### [Work instruction]
The expected result is an exact restatement of the data, free of pictures.

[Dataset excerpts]
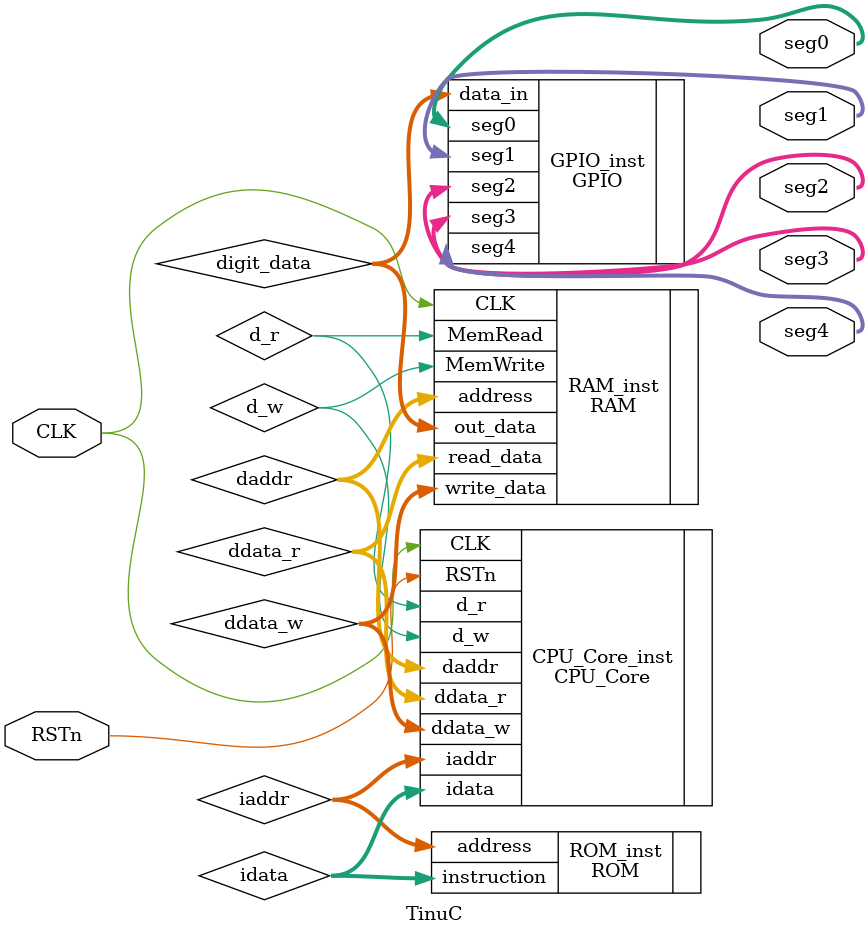
<source format=sv>
module TinuC(CLK,RSTn,seg0, seg1, seg2, seg3, seg4);

input logic CLK,RSTn;

logic d_w,d_r;
logic [9:0] daddr,iaddr;
logic [31:0] ddata_w,ddata_r,idata,digit_data;

output logic [6:0] seg0, seg1, seg2, seg3, seg4;

CPU_Core CPU_Core_inst
(
	.CLK(CLK) ,	// input  CLK_sig
	.RSTn(RSTn) ,	// input  RSTn_sig
	.idata(idata) ,	// input [31:0] idata_sig
	.ddata_r(ddata_r) ,	// input [31:0] ddata_r_sig
	.iaddr(iaddr) ,	// output [9:0] iaddr_sig
	.daddr(daddr) ,	// output [9:0] daddr_sig
	.ddata_w(ddata_w) ,	// output [31:0] ddata_w_sig
	.d_w(d_w) ,	// output  d_w_sig
	.d_r(d_r) 	// output  d_r_sig
);

GPIO GPIO_inst
(
	.data_in(digit_data) ,	// input [31:0] data_in_sig
	.seg0(seg0) ,	// output [6:0] seg0_sig
	.seg1(seg1) ,	// output [6:0] seg1_sig
	.seg2(seg2) ,	// output [6:0] seg2_sig
	.seg3(seg3) ,	// output [6:0] seg3_sig
	.seg4(seg4) 	// output [6:0] seg4_sig
);

RAM RAM_inst
(
	.CLK(CLK) ,	// input  CLK_sig
	.MemWrite(d_w) ,	// input  MemWrite_sig
	.MemRead(d_r) ,	// input  MemRead_sig
	.write_data(ddata_w) ,	// input [31:0] write_data_sig
	.address(daddr) ,
	.read_data(ddata_r) ,	// output [31:0] read_data_sig
	.out_data(digit_data) 	// output [31:0] out_data_sig
);


ROM #(.file("../assembly/fibonacci_TinuC.hex")) ROM_inst //Abrir desde Quartus
(
	.address(iaddr) ,	// input [9:0] address_sig
	.instruction(idata) 	// output [31:0] instruction_sig
);

endmodule

</source>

### [Completed task]
<source format=sv>
module TinuC(CLK,RSTn,seg0, seg1, seg2, seg3, seg4);

input logic CLK,RSTn;

logic d_w,d_r;
logic [9:0] daddr,iaddr;
logic [31:0] ddata_w,ddata_r,idata,digit_data;

output logic [6:0] seg0, seg1, seg2, seg3, seg4;

CPU_Core CPU_Core_inst
(
	.CLK(CLK) ,	// input  CLK_sig
	.RSTn(RSTn) ,	// input  RSTn_sig
	.idata(idata) ,	// input [31:0] idata_sig
	.ddata_r(ddata_r) ,	// input [31:0] ddata_r_sig
	.iaddr(iaddr) ,	// output [9:0] iaddr_sig
	.daddr(daddr) ,	// output [9:0] daddr_sig
	.ddata_w(ddata_w) ,	// output [31:0] ddata_w_sig
	.d_w(d_w) ,	// output  d_w_sig
	.d_r(d_r) 	// output  d_r_sig
);

GPIO GPIO_inst
(
	.data_in(digit_data) ,	// input [31:0] data_in_sig
	.seg0(seg0) ,	// output [6:0] seg0_sig
	.seg1(seg1) ,	// output [6:0] seg1_sig
	.seg2(seg2) ,	// output [6:0] seg2_sig
	.seg3(seg3) ,	// output [6:0] seg3_sig
	.seg4(seg4) 	// output [6:0] seg4_sig
);

RAM RAM_inst
(
	.CLK(CLK) ,	// input  CLK_sig
	.MemWrite(d_w) ,	// input  MemWrite_sig
	.MemRead(d_r) ,	// input  MemRead_sig
	.write_data(ddata_w) ,	// input [31:0] write_data_sig
	.address(daddr) ,
	.read_data(ddata_r) ,	// output [31:0] read_data_sig
	.out_data(digit_data) 	// output [31:0] out_data_sig
);


ROM #(.file("../assembly/fibonacci_TinuC.hex")) ROM_inst //Abrir desde Quartus
(
	.address(iaddr) ,	// input [9:0] address_sig
	.instruction(idata) 	// output [31:0] instruction_sig
);

endmodule

</source>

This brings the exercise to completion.